A Fujitsu não detalhou a natureza do episódio. Ao manter a descrição genérica do caso, a companhia preserva parte das informações sob sigilo, mas confirma o ponto central da crise: o afastamento do principal nome do conselho ocorre por uma questão de conduta, não por reorganização ordinária ou mudança planejada de gestão.
A saída tem peso adicional porque Furuta era um executivo formado dentro da própria Fujitsu. Antes de assumir a presidência do conselho, em 2024, ele ocupou funções de alto escalão na empresa, incluindo postos ligados à operação, à tecnologia e à direção executiva.
Renúncia atinge governança às vésperas da assembleia
A Fujitsu é uma das maiores empresas de tecnologia do Japão, com presença em serviços digitais, infraestrutura corporativa e soluções para governos e grandes companhias. Por isso, a renúncia do presidente do conselho não se limita a uma troca nominal: ela atinge a instância responsável por supervisionar a estratégia e a administração da empresa.
O momento aumenta a pressão. A assembleia anual de acionistas está prevista para o fim de junho, e Furuta já não será apresentado como candidato a diretor não executivo. A retirada da candidatura obriga a companhia a chegar ao encontro com investidores sem o nome que, até então, ocupava o comando do conselho.
No mercado, a reação inicial foi contida: as ações da Fujitsu avançaram 0,2% após o anúncio.

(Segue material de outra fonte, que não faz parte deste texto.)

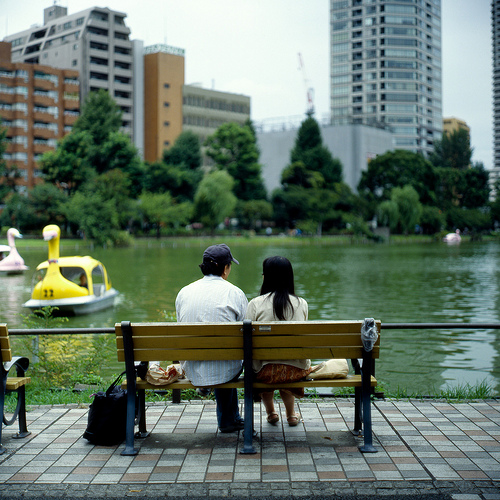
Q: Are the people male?
A: No, they are both male and female.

O movimento indica que investidores não precificaram, de imediato, uma ruptura operacional, mas a crise coloca a reputação da companhia e seus mecanismos de governança sob escrutínio.

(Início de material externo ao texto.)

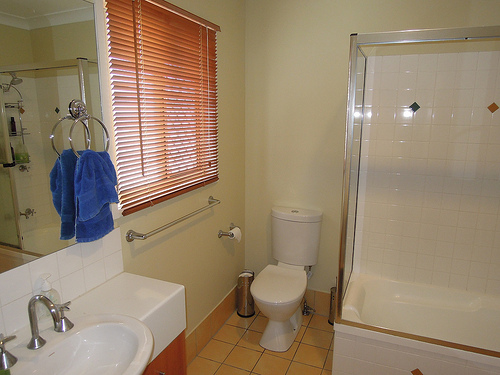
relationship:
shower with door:
[299, 19, 493, 372] [338, 28, 497, 362]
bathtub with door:
[326, 264, 496, 373] [338, 28, 497, 362]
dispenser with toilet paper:
[219, 220, 245, 241] [228, 227, 243, 242]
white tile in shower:
[431, 103, 452, 125] [330, 37, 498, 374]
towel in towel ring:
[71, 155, 113, 218] [69, 115, 111, 158]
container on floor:
[219, 266, 273, 320] [183, 301, 329, 373]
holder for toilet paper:
[217, 222, 238, 242] [231, 226, 245, 241]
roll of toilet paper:
[227, 227, 243, 241] [231, 227, 241, 241]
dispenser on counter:
[40, 271, 60, 331] [0, 229, 185, 374]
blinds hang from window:
[104, 0, 268, 202] [107, 0, 216, 207]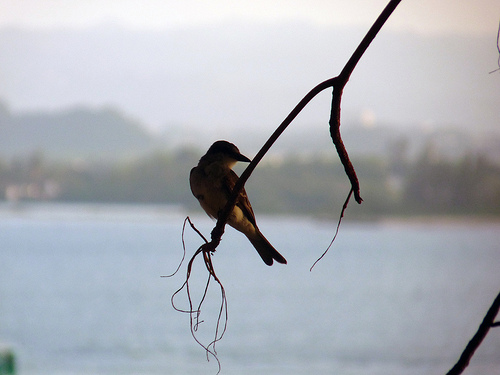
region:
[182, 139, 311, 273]
One brown bird sitting on a branch.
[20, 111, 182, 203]
Blurry hilly background.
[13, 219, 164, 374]
Blue body of water.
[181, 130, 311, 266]
Small bird looking for food.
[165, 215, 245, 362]
Six small twigs on tip of branch.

Companhia ainda precisa definir sucessão
A empresa não anunciou um plano de sucessão para a presidência do conselho. Esse será o ponto prático mais relevante nas próximas semanas: definir quem assume a liderança do colegiado e como a Fujitsu pretende demonstrar estabilidade institucional depois da saída de um executivo de carreira.
Por ora, a decisão formal já está tomada. Furuta deixa o comando do conselho, fica fora da eleição para diretor não executivo e a Fujitsu chega à assembleia anual com a tarefa de reorganizar sua liderança sem ampliar o dano reputacional provocado pelo caso.